6. Flame Rollout and the ‘Ghost in the Machine’

If you see scorch marks on the outside of the burner cabinet, you have a flame rollout. This is a life-safety issue. It means the flue gases aren’t exiting through the heat exchanger, usually because it’s cracked or the inducer motor is weak. This is common in older units that haven’t had a bypass humidifier repair or regular inspections. It’s also a sign that your steam boiler repair needs might be masking a larger combustion air issue in the mechanical room. Check out the expert tips for 2025 to see how newer modulating burners prevent this.

7. The Utility Bill Spike

If your power bill jumps 30% without a change in weather, your RTU is working overtime to compensate for a failing component. Maybe the electric heater services are stuck on ‘heat’ while the AC is running, or perhaps the ‘Sparky’ (electrician) didn’t balance the phases. High energy consumption is the final warning before catastrophic failure. This is often the best time to look at 2025 climate control innovations rather than pouring money into a 20-year-old R-22 relic.

The Forensic Verdict: Repair or Replace?

I’ve seen managers spend $4,000 on a 15-year-old unit just to have the heat exchanger crack two months later. If the repair cost is more than 50% of the value of a new unit—and the unit is over 12 years old—it’s time to pull the plug. With the 2025 transition to A2L refrigerants like R-454B, the cost of old R-410A is going to skyrocket.

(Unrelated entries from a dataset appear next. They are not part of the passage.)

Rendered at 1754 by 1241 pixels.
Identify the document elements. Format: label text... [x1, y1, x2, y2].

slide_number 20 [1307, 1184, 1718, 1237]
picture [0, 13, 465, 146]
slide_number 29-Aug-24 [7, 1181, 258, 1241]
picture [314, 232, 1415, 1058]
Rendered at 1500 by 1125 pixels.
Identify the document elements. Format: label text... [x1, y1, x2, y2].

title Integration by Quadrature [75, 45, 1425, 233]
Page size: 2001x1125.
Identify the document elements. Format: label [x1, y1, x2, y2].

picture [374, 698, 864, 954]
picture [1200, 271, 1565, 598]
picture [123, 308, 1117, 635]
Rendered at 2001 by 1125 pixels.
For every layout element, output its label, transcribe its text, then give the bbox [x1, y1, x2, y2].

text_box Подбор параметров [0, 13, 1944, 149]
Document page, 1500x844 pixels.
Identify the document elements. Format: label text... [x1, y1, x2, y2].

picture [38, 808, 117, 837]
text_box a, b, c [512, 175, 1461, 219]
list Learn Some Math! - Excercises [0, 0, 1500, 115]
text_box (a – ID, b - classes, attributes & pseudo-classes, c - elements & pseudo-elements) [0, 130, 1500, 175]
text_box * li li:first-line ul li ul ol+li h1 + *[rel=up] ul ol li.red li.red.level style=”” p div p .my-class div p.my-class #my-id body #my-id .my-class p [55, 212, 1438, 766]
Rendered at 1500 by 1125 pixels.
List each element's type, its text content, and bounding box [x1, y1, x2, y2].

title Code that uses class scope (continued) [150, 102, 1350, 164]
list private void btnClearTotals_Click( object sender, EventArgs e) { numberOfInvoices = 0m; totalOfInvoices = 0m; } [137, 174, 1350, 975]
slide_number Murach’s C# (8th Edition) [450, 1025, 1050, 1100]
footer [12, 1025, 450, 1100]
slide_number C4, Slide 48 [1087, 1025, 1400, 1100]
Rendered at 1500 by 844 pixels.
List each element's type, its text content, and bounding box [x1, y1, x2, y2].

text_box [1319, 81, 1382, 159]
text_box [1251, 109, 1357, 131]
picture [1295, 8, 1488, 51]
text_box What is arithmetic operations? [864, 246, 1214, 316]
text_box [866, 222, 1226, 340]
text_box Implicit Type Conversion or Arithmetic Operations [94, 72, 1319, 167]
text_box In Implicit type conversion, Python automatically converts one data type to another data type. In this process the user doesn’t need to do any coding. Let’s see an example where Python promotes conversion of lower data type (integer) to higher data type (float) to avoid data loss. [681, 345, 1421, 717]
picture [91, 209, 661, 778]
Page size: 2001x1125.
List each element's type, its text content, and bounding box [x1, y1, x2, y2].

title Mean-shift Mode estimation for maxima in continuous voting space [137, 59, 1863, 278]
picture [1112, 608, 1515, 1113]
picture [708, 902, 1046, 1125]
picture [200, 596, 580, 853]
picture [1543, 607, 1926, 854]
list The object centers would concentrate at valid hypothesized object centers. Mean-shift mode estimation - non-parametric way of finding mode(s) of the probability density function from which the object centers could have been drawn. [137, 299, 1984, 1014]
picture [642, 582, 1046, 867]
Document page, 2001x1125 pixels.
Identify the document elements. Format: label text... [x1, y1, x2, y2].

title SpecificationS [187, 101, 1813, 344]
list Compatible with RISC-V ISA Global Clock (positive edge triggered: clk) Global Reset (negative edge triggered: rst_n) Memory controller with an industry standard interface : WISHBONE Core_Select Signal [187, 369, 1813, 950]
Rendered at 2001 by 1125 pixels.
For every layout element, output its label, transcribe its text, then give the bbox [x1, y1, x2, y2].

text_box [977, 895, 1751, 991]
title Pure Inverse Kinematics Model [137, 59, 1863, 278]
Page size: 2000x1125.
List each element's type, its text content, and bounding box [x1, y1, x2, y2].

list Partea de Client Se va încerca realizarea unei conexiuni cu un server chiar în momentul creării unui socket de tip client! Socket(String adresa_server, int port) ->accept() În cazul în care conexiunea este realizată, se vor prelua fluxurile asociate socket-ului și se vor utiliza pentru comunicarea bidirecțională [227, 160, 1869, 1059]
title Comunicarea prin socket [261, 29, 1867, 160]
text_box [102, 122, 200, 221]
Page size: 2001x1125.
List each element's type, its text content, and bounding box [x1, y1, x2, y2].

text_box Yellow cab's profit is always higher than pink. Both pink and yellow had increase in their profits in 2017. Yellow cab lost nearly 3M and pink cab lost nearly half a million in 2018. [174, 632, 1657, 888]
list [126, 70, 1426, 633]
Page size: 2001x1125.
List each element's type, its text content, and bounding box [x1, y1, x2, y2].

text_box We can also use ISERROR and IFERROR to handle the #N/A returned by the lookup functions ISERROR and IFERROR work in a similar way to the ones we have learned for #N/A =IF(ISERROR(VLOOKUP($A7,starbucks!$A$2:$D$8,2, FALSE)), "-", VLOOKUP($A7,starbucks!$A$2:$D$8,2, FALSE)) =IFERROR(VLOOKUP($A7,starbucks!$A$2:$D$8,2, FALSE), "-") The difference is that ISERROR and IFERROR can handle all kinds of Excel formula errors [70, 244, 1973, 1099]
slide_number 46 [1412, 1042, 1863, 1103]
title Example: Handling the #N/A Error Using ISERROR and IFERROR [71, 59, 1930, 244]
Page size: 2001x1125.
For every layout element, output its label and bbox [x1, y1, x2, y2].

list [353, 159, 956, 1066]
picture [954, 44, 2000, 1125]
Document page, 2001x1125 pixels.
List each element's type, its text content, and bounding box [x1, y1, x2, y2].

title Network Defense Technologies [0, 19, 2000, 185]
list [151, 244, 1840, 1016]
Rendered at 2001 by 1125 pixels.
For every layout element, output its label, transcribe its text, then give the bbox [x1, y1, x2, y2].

You need to understand the secrets pros won’t tell you about these transitions. Whether you are dealing with hydronic heating systems or snow melt systems installation, the physics of thermodynamic transfer remains the same: maintain your airflow, keep your coils clean, and never trust a tech who doesn’t own a manometer.

Antonio Hernandez

Alex manages the HVAC repair team, ensuring top-quality service and customer satisfaction.